- Requirement -
Your answer should consist of the lines in the following data that contain "medicamento".

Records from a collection

------------------------------------

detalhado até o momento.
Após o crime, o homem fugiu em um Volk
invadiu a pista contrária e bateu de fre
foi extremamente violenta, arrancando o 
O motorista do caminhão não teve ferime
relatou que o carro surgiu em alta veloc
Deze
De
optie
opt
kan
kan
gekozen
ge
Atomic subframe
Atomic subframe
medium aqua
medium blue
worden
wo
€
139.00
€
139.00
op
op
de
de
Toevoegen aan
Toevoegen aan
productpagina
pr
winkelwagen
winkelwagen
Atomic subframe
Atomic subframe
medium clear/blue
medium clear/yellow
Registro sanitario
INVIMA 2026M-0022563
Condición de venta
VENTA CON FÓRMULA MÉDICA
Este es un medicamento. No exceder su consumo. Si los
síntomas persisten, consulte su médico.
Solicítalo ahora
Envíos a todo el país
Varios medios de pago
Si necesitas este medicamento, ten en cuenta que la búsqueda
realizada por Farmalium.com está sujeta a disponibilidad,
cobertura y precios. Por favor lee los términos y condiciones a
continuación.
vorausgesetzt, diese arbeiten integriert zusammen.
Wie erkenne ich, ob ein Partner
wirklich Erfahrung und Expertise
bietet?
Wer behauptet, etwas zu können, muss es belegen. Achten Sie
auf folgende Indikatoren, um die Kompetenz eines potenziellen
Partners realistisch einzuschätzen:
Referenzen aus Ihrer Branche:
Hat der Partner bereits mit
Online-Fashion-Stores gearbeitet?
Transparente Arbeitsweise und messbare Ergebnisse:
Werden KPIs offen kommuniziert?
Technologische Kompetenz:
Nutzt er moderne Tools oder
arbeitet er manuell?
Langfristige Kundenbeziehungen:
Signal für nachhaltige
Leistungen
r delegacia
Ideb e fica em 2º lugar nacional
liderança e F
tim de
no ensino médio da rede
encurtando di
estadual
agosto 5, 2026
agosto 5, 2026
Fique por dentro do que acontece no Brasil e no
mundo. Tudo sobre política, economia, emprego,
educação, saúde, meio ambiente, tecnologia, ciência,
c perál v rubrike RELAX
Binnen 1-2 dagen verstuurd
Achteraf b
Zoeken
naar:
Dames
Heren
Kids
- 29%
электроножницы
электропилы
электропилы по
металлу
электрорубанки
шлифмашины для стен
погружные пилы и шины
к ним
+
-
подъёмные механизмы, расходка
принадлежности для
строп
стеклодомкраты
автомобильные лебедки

------------------------------------

- Solved problem -
Este es un medicamento. No exceder su consumo. Si los
Si necesitas este medicamento, ten en cuenta que la búsqueda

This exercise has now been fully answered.